• **The task**:
Reproduce the listing below exactly, beginning with its first line and ending with the line that holds "vermeden 100 hijyen"; pictures are not part of the copy.

Start of Input material

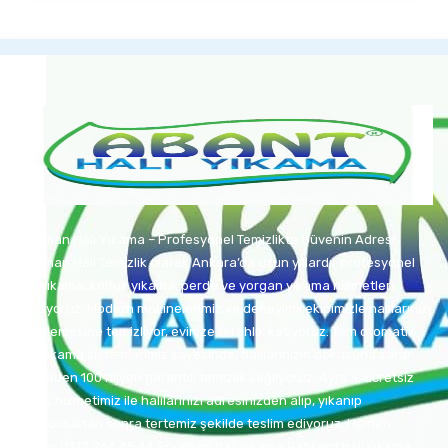
Eryaman Halı Yıkama – Profesyonel Temizlikte Güvenin Adresi
Eryaman Halı Temizlik olarak Ankara’da uzun yıllardır profesyonel
halı yıkama, koltuk yıkama, perde ve yorgan yıkama hizmetleri
sunuyoruz. Modern makinelerimiz ve deneyimli ekibimizle halılarınızı
derinlemesine temizliyor, evinize ferahlık katıyoruz. Tam otomatik
halı yıkama sistemlerimiz sayesinde, halılarınızın dokusuna zarar
vermeden 100 hijyen garantili temizlik sağlıyoruz. Ayrıca, ücretsiz
servis hizmetimiz ile halılarınızı adresinizden alıp, yıkanıp
kurutulduktan sonra tertemiz şekilde teslim ediyoruz. Hemen
arayın: 0312 264 45 44 Eryaman halı yıkama Batıkent halı ýıkama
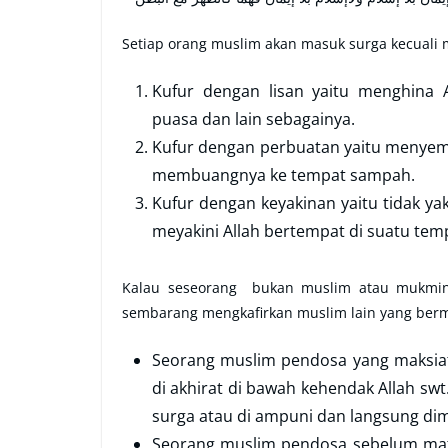
Setiap orang muslim akan masuk surga kecuali m
Kufur dengan lisan yaitu menghina A
puasa dan lain sebagainya.
Kufur dengan perbuatan yaitu menyem
membuangnya ke tempat sampah.
Kufur dengan keyakinan yaitu tidak yak
meyakini Allah bertempat di suatu temp
Kalau seseorang bukan muslim atau mukmin m
sembarang mengkafirkan muslim lain yang berm
Seorang muslim pendosa yang maksiat
di akhirat di bawah kehendak Allah swt.
surga atau di ampuni dan langsung di
Seorang muslim pendosa sebelum mati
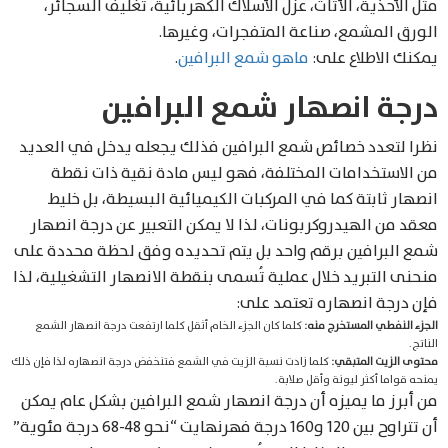
مثل الأحذية، الأثاث، عزل الأسلاك الكهربائية، تغليف السجائر،
الورق المشمع، صناعة المتفجرات، وغيرها.
يمكنك الاطلاع على:
ماهو شمع البرافين
.
درجة انصهار شمع البرافين
نظرا لتعدد خصائص شمع البرافين فذلك يجعله يدخل في العديد
من الاستخدامات المختلفة، فهو ليس مادة نقية ذات نقطة
انصهار ثابتة كما في المركبات الكيميائية البسيطة، بل خليط
معقد من الهيدروكربونات، لذا لا يمكن التعبير عن درجة انصهار
شمع البرافين برقم واحد بل يتم تحديده وفق لحظة محددة على
منحنى التبريد خلال عملية تُسمى بنقطة الانصهار التشغيلية، لذا
فإن درجة انصهاره تعتمد على:
الجزء النفطي المستخرج منه:
كلما كان الجزء الخام أثقل كلما ارتفعت درجة انصهار الشمع
الناتج.
محتوى الزيت المتبقي:
كلما زادت نسبة الزيت في الشمع فتنخفض درجة انصهاره لذا فإن ذلك
يمنحه قواما أكثر ليونة وأقل صلابة.
من أبرز ما يميزه أن درجة انصهار شمع البرافين بشكل عام يمكن
أن تتراوح بين 120 و160 درجة فهرنهايت “نحو 48-68 درجة مئوية”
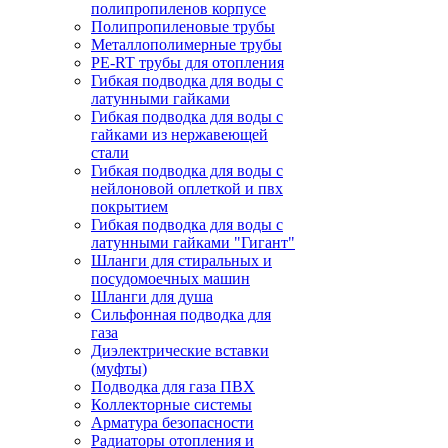
полипропиленов корпусе
Полипропиленовые трубы
Металлополимерные трубы
PE-RT трубы для отопления
Гибкая подводка для воды с
латунными гайками
Гибкая подводка для воды с
гайками из нержавеющей
стали
Гибкая подводка для воды с
нейлоновой оплеткой и пвх
покрытием
Гибкая подводка для воды с
латунными гайками "Гигант"
Шланги для стиральных и
посудомоечных машин
Шланги для душа
Сильфонная подводка для
газа
Диэлектрические вставки
(муфты)
Подводка для газа ПВХ
Коллекторные системы
Арматура безопасности
Радиаторы отопления и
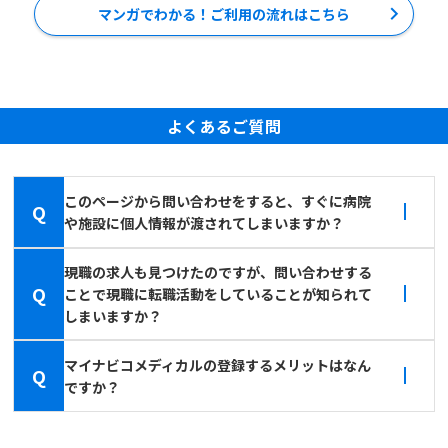
マンガでわかる！ご利用の流れはこちら
よくあるご質問
このページから問い合わせをすると、すぐに病院
Q
や施設に個人情報が渡されてしまいますか？
現職の求人も見つけたのですが、問い合わせする
Q
ことで現職に転職活動をしていることが知られて
しまいますか？
マイナビコメディカルの登録するメリットはなん
Q
ですか？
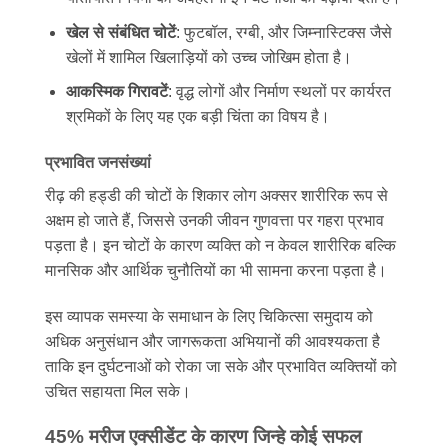
खेल से संबंधित चोटें
: फुटबॉल, रग्बी, और जिम्नास्टिक्स जैसे
खेलों में शामिल खिलाड़ियों को उच्च जोखिम होता है।
आकस्मिक गिरावटें
: वृद्ध लोगों और निर्माण स्थलों पर कार्यरत
श्रमिकों के लिए यह एक बड़ी चिंता का विषय है।
प्रभावित जनसंख्यां
रीढ़ की हड्डी की चोटों के शिकार लोग अक्सर शारीरिक रूप से
अक्षम हो जाते हैं, जिससे उनकी जीवन गुणवत्ता पर गहरा प्रभाव
पड़ता है। इन चोटों के कारण व्यक्ति को न केवल शारीरिक बल्कि
मानसिक और आर्थिक चुनौतियों का भी सामना करना पड़ता है।
इस व्यापक समस्या के समाधान के लिए चिकित्सा समुदाय को
अधिक अनुसंधान और जागरूकता अभियानों की आवश्यकता है
ताकि इन दुर्घटनाओं को रोका जा सके और प्रभावित व्यक्तियों को
उचित सहायता मिल सके।
45% मरीज एक्सीडेंट के कारण जिन्हे कोई सफल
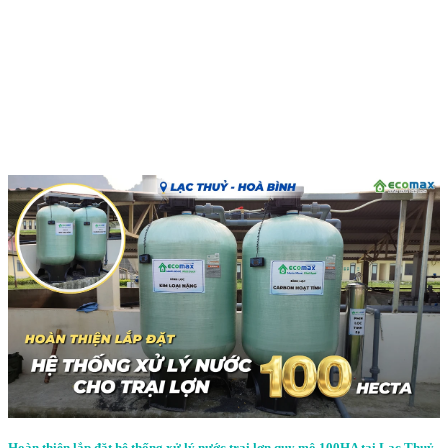
Hoàn thiện lắp đặt hệ thống xử lý nước trại lợn quy mô 100HA tại Lạc Thuỷ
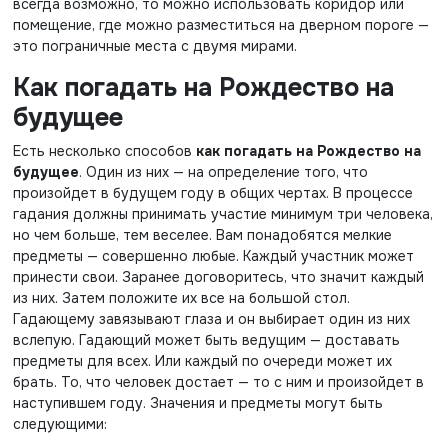
всегда возможно, то можно использовать коридор или
помещение, где можно разместиться на дверном пороге —
это пограничные места с двумя мирами.
Как погадать на Рождество на
будущее
Есть несколько способов
как погадать на Рождество на
будущее
. Один из них — на определение того, что
произойдет в будущем году в общих чертах. В процессе
гадания должны принимать участие минимум три человека,
но чем больше, тем веселее. Вам понадобятся мелкие
предметы — совершенно любые. Каждый участник может
принести свои. Заранее договоритесь, что значит каждый
из них. Затем положите их все на большой стол.
Гадающему завязывают глаза и он выбирает один из них
вслепую. Гадающий может быть ведущим — доставать
предметы для всех. Или каждый по очереди может их
брать. То, что человек достает — то с ним и произойдет в
наступившем году. Значения и предметы могут быть
следующими:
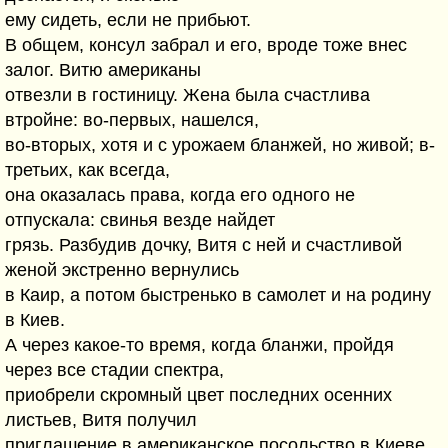
ему сидеть, если не прибьют.
В общем, консул забрал и его, вроде тоже внес
залог. Витю американы
отвезли в гостиницу. Жена была счастлива
втройне: во-первых, нашелся,
во-вторых, хотя и с урожаем бланжей, но живой; в-
третьих, как всегда,
она оказалась права, когда его одного не
отпускала: свинья везде найдет
грязь. Разбудив дочку, Витя с ней и счастливой
женой экстренно вернулись
в Каир, а потом быстренько в самолет и на родину
в Киев.
А через какое-то время, когда бланжи, пройдя
через все стадии спектра,
приобрели скромный цвет последних осенних
листьев, Витя получил
приглашение в американское посольство в Киеве.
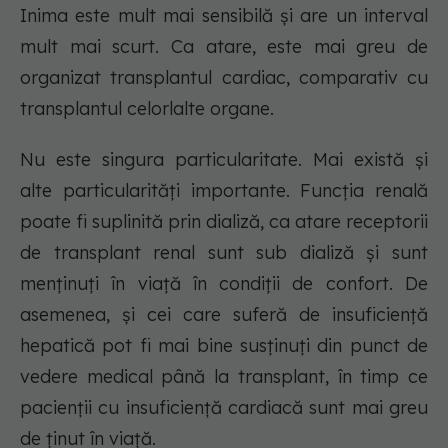
Inima este mult mai sensibilă și are un interval
mult mai scurt. Ca atare, este mai greu de
organizat transplantul cardiac, comparativ cu
transplantul celorlalte organe.
Nu este singura particularitate. Mai există și
alte particularități importante. Funcția renală
poate fi suplinită prin dializă, ca atare receptorii
de transplant renal sunt sub dializă și sunt
menținuți în viață în condiții de confort. De
asemenea, și cei care suferă de insuficiență
hepatică pot fi mai bine susținuți din punct de
vedere medical până la transplant, în timp ce
pacienții cu insuficiență cardiacă sunt mai greu
de ținut în viață.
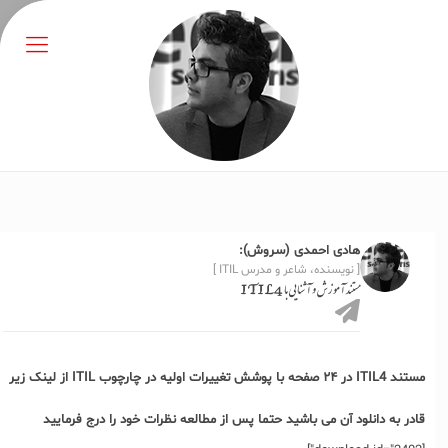
هادی احمدی (سروش):
[ نویسنده، شاعر و مدرس ITIL ]
مستند آموزش و آشنایی با ITIL4
مستند ITIL4 در ۲۴ صفحه با پوشش تغییرات اولیه در چارچوب ITIL از لینک زیر
قادر به دانلود آن می باشید حتما پس از مطالعه نظرات خود را درج فرمایید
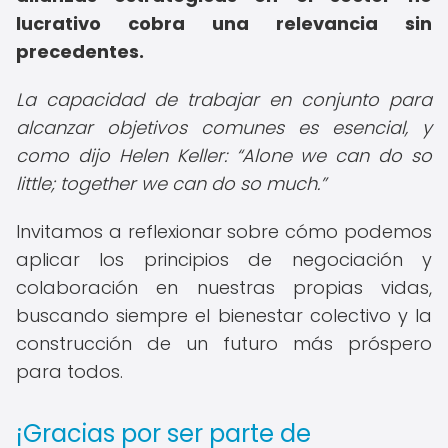
lucrativo cobra una relevancia sin
precedentes.
La capacidad de trabajar en conjunto para
alcanzar objetivos comunes es esencial, y
como dijo Helen Keller:
Alone we can do so
little; together we can do so much.
Invitamos a reflexionar sobre cómo podemos
aplicar los principios de negociación y
colaboración en nuestras propias vidas,
buscando siempre el bienestar colectivo y la
construcción de un futuro más próspero
para todos.
¡Gracias por ser parte de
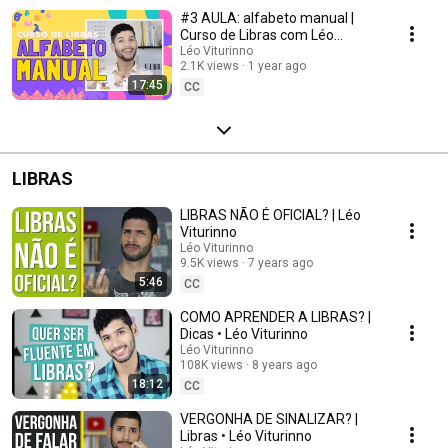
#3 AULA: alfabeto manual |
Curso de Libras com Léo
Viturinno
Léo Viturinno
2.1K views
1 year ago
17:45
CC
LIBRAS
LIBRAS NÃO É OFICIAL? | Léo
Viturinno
Léo Viturinno
9.5K views
7 years ago
5:46
CC
COMO APRENDER A LIBRAS? |
Dicas • Léo Viturinno
Léo Viturinno
108K views
8 years ago
18:12
CC
VERGONHA DE SINALIZAR? |
Libras • Léo Viturinno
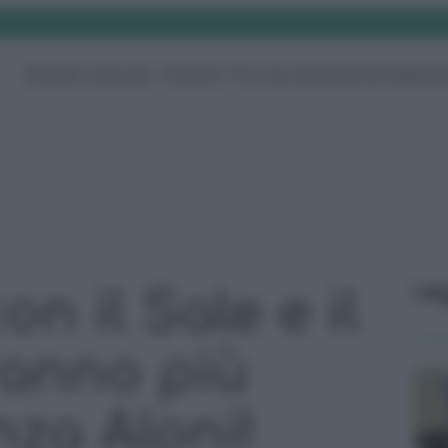
Rimedi naturali
Pulizie
Fai da te
Giardino
Video
G
Le
n il Sale e il
anno più
nza Aloni!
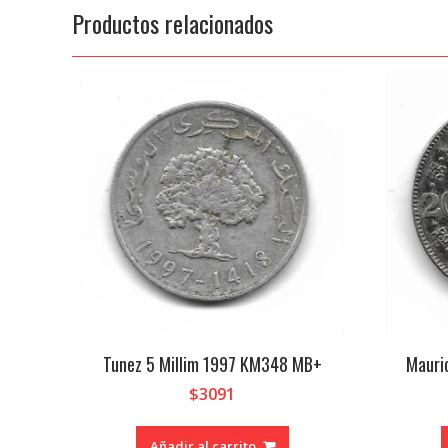
Productos relacionados
Tunez 5 Millim 1997 KM348 MB+
Mauri
$
3091
Añadir al carrito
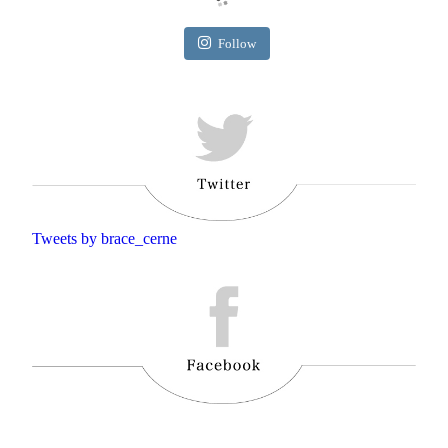
Follow
Tweets by brace_cerne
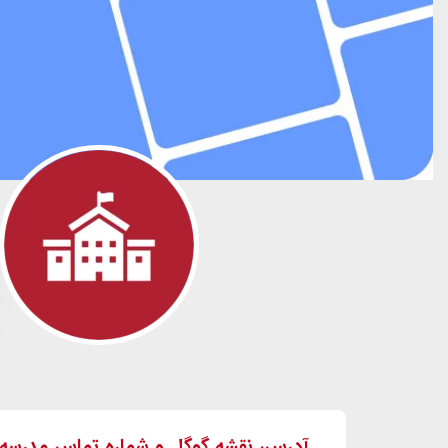
آدرس، نقشه گوگل و شماره تماس مدرسه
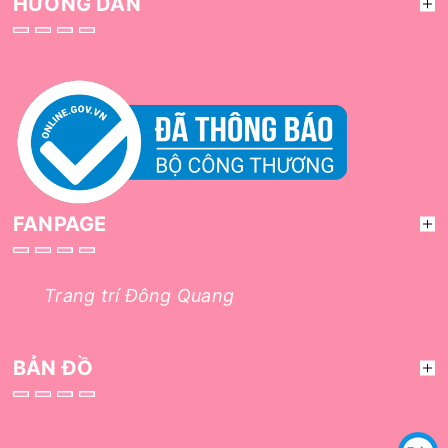
HƯỚNG DẪN
FANPAGE
Trang trí Đông Quang
BẢN ĐỒ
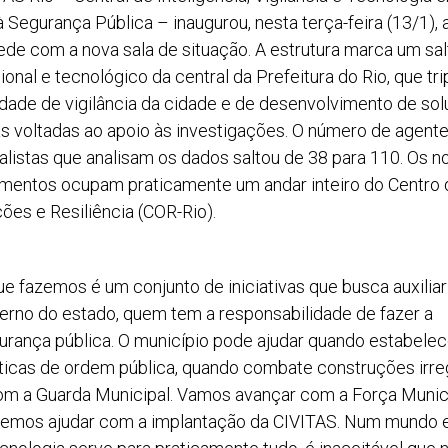
 Segurança Pública – inaugurou, nesta terça-feira (13/1), 
ede com a nova sala de situação. A estrutura marca um sal
onal e tecnológico da central da Prefeitura do Rio, que tri
dade de vigilância da cidade e de desenvolvimento de so
as voltadas ao apoio às investigações. O número de agent
alistas que analisam os dados saltou de 38 para 110. Os n
mentos ocupam praticamente um andar inteiro do Centro 
ões e Resiliência (COR-Rio).
ue fazemos é um conjunto de iniciativas que busca auxiliar
erno do estado, quem tem a responsabilidade de fazer a
urança pública. O município pode ajudar quando estabele
íticas de ordem pública, quando combate construções irre
om a Guarda Municipal. Vamos avançar com a Força Munici
emos ajudar com a implantação da CIVITAS. Num mundo 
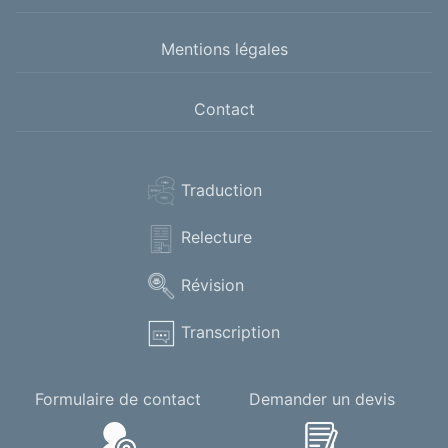
Mentions légales
Contact
Traduction
Relecture
Révision
Transcription
Formulaire de contact
Demander un devis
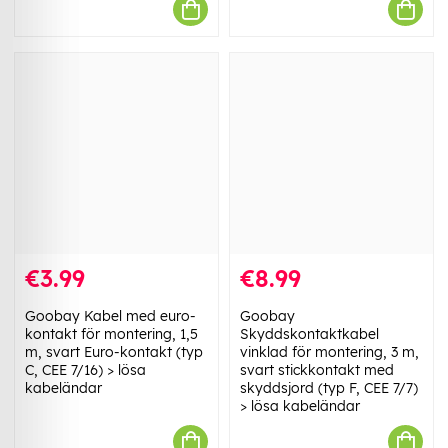
€3.99
€8.99
Goobay Kabel med euro-
Goobay
kontakt för montering, 1,5
Skyddskontaktkabel
m, svart Euro-kontakt (typ
vinklad för montering, 3 m,
C, CEE 7/16) > lösa
svart stickkontakt med
kabeländar
skyddsjord (typ F, CEE 7/7)
> lösa kabeländar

End of Input material

• **Your solution**:
Eryaman Halı Yıkama – Profesyonel Temizlikte Güvenin Adresi
Eryaman Halı Temizlik olarak Ankara’da uzun yıllardır profesyonel
halı yıkama, koltuk yıkama, perde ve yorgan yıkama hizmetleri
sunuyoruz. Modern makinelerimiz ve deneyimli ekibimizle halılarınızı
derinlemesine temizliyor, evinize ferahlık katıyoruz. Tam otomatik
halı yıkama sistemlerimiz sayesinde, halılarınızın dokusuna zarar
vermeden 100 hijyen garantili temizlik sağlıyoruz. Ayrıca, ücretsiz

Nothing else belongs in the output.